#### Alıştırmalar
1. Batman hakkındaki metne göre şu soruları yanıtlayın:
(a) Şehir işsizlikte kaçıncı sırada?
(b) Doğalgaz faturaları için ne söyleniyor?
(c) Yollar neye benzetiliyor?
2. Batman hakkındaki metinde "İşsizlikte sıfır numarayız" diye başlayan paragrafı, ana bilgiyi koruyarak daha kısa yazın.
3. Batman hakkındaki metni kaldığı yerden devam ettirin.

====== Metin bölümü

(Bu yazıyı okumadan kesinlikle Batman’ı tanıyorum demeyin…)
Şu güzel Batman’ımız hiç bu kadar kusursuz, hiç bu kadar yaşanılası olmuş muydu?
İnsan arıyor tarıyor amma… Zerre de kusur bulamıyor, arkadaş!
Yapılan doğrular, güzellikler, iyilikler…
Aman Allah’ım!
Bir şehirde yaşayanlar daha ne ister ki?
İsteyecek hiçbir şey bırakmadınız ki bize!
Ve sonsuz teşekkürler hepinize!
Düşünün…
İşsizlikte sıfır numarayız. Evet, evet sondan veya alttan değil, direk sıfır’cık!
Kiralar, faturalar sudan ucuz…
Sabah akşam bütün elektrikli cihazlar yakılmasına rağmen nerdeyse fatura gelmiyor.
Doğalgaz deseniz sanki fatura göndermeyi unutuyorlar, sağolasıcalar…
Yollar kaymak gibi… Bal dök yala…
O kadar araç olmasına rağmen ya Rabbi küçücük de olsa bir park sorunu olmaz mı ki memlekette?

============
====== Veri kümesinden kesit

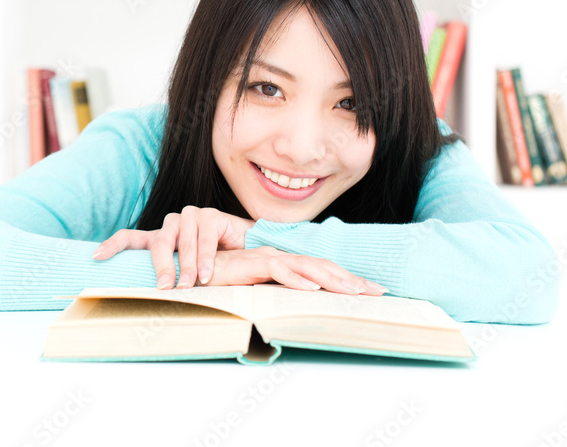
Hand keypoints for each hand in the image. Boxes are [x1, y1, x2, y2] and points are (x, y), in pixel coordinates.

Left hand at [92, 206, 254, 288]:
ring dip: (187, 266)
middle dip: (161, 267)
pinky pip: (205, 237)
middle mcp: (172, 223)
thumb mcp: (187, 273)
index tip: (96, 257)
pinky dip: (206, 258)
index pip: (130, 237)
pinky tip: (207, 274)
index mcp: (160, 237)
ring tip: (190, 285)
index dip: (112, 245)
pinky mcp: (210, 215)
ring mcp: (191, 216)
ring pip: (183, 242)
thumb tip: (152, 302)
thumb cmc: (213, 266)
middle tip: (165, 288)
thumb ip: (170, 279)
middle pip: (158, 243)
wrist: (246, 252)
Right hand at [200, 247, 386, 294]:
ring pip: (305, 267)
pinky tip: (313, 290)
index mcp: (281, 264)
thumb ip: (272, 294)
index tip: (371, 291)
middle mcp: (277, 258)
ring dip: (332, 279)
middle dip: (351, 279)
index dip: (346, 279)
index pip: (320, 270)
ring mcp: (265, 259)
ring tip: (355, 291)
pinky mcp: (250, 265)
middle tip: (378, 292)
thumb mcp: (252, 290)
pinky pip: (276, 271)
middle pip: (321, 267)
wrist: (187, 268)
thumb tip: (296, 310)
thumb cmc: (218, 280)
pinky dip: (296, 280)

============

#### Çözümler
1.
(a) Sondan ya da alttan değil, doğrudan sıfır numarada.
(b) Sanki fatura göndermeyi unutuyorlar.
(c) Kaymağa.

2. İşsizlikte sondan değil, doğrudan sıfır numarayız.

3.
Markete girip 100 (yüz) liraya neredeyse marketin yarısını almak, alabilmek hangi şehrin sakinlerine nasip olur ki?
Mesela o kadar çok fazla ev var ki bu memlekette kiracılar hangi evde oturalım diye, şaşırıp kalıyorlar!
Hepsi de ya boğaz ya deniz hiçbir şey olmasa bile en azından çay ya da baraj görmüyor mu?
Daha ne olsun?
Daha ne istiyorsunuz, arkadaş?
Hele bu çalışkan, şu anlayışlı, bürokrat ve yöneticilere ne demeli?
Hele hele… Sırf yerel basın ayakta kalsın diye gövdenizi siper etmeniz, işi neredeyse ekmeğinizi bölüştürmeye kadar getirmeniz…
He heyt ki ne heytt..!
Hooo…oooo… hohhhooooovvvv …
Sizi gidi zerre kadar makam mevki gözleri görmeden sadece vatan millet aşkıyla Hak için çalışan çalışkanlar güruhu…
Bütün bürokrat ve yöneticiler halkın ağzının içine bakıyor sırf bir şey istesin, bir talepte bulunsun diye…
Ama nerede?
Zerre soruncuk bırakmadınız ki şu Batman’da beyler?
Tuttuğunuz ne olmasın ki!
Maşallah Allah’ıma hepiniz, birer elmas yakut, zümrüt parçasısınız!
Bu insanlar nasıl hakkınızı ödesin şimdi size (ya da siz onların..?)
Standartlarımızı Norveç’in İsviçre’nin çok üstüne çıkarmadınız mı?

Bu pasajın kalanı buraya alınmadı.